Segment Start: Data to process

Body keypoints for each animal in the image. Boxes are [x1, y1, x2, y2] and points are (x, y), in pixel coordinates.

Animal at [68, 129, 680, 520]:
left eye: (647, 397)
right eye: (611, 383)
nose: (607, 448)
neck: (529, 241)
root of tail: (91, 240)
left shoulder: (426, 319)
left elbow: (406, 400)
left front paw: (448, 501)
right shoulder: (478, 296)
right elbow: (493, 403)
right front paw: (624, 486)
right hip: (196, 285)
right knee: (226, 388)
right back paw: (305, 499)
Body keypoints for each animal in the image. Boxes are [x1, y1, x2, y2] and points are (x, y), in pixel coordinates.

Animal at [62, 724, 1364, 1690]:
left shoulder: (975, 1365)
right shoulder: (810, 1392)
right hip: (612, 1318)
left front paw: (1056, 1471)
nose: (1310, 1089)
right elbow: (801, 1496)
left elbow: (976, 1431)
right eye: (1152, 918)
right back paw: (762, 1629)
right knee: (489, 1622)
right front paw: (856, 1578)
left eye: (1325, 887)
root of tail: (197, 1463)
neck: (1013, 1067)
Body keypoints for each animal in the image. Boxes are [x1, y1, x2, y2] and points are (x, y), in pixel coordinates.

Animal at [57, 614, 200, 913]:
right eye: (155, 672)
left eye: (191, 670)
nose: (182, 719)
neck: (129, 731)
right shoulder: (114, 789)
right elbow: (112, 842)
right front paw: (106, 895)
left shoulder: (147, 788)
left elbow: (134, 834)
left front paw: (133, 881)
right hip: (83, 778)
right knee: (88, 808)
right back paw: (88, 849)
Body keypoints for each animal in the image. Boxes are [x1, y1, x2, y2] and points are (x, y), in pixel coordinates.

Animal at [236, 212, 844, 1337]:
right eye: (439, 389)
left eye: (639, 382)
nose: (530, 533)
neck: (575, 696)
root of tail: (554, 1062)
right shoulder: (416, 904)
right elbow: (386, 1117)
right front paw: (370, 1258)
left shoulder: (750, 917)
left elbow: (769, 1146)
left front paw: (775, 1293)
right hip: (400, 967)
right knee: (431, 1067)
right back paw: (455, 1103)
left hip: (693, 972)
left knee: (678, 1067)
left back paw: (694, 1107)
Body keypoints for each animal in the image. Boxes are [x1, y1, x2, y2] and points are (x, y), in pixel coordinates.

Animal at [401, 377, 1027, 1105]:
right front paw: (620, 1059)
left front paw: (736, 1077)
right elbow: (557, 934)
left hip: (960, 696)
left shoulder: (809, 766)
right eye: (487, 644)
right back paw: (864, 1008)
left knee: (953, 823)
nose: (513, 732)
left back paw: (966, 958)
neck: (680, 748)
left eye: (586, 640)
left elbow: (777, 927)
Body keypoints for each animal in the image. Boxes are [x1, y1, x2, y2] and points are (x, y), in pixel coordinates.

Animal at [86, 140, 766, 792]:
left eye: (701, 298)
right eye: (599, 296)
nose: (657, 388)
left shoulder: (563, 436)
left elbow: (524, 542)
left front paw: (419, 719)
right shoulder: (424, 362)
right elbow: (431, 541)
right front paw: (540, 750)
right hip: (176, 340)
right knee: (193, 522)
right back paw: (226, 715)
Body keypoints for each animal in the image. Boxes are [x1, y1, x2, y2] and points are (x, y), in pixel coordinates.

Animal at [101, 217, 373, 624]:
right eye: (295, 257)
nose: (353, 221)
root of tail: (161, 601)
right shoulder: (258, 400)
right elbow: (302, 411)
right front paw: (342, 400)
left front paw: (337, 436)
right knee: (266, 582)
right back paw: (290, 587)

Segment End: Data to process

▸ **Action item**:
Scan the entries above for lines with "knee" in them, then report how many there are as a plain number.

▸ **Solution to the exercise**:
8